First things first:
Don't Panic
Your heated bed is made from metal with some sort of Build-Tak-Clone surface. It is not broken from what I can see. Your print is not failed, however, the quality does suffer a little bit.
Your bed does warp a little under heating. That is perfectly normal, and you should actually calibrate your layer thickness against a hot heatbed, not a cold one as metal that is heatbed extends - especially over the heating elements. The main heating element is usually in the center, so it "bulges" a little there, and if the heat has not equalized everywhere, it can show a dimple around it. So it warps slightly. The extent of the warping is determined by a couple factors, but from what your print looks like, it is not in a worrisome amount - the second and third layers will even it out.

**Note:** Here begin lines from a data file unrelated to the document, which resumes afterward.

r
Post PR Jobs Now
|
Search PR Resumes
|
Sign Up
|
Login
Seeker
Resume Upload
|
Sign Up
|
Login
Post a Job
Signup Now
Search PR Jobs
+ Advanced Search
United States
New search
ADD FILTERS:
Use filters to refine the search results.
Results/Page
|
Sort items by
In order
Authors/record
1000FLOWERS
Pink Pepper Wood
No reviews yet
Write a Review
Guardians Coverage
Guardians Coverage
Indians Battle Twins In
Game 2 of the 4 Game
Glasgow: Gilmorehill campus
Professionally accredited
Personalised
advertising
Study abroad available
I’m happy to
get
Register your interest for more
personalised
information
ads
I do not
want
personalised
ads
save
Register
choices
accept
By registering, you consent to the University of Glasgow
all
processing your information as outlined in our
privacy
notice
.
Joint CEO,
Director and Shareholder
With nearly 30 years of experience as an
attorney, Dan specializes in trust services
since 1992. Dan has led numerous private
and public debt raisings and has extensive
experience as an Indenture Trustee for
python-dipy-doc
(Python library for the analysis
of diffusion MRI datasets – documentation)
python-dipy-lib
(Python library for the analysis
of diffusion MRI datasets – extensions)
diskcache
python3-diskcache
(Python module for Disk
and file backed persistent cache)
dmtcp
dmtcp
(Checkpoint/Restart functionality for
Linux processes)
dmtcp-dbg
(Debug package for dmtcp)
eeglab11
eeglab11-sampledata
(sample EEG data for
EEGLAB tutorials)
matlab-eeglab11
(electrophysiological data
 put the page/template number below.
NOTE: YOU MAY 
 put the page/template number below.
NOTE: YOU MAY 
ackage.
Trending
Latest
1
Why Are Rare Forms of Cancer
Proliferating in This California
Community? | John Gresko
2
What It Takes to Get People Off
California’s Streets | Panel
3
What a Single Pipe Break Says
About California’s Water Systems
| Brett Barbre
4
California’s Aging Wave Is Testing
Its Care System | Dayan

I can't tell how much time passed between reaching the print temperature of the bed and the start of the print, but you might want to make sure the heating behavior heats the bed first and the hotend second, allowing the heat energy in the bed to spread more evenly. A tiny G4 P20000 ; wait 20 seconds
(see here)` in the pre-print code, before cleaning & priming the nozzle might also help.
You can try to get more even first layers by positioning the parts in areas that do not suffer from warping.
As Tom mentioned, you might get better base layers if you increase the first layer thickness. I usually print with about 0.15 to 0.2 mm for the first layer, regardless of the following layer thickness to even out small miscalibrations and unevenness in the heating.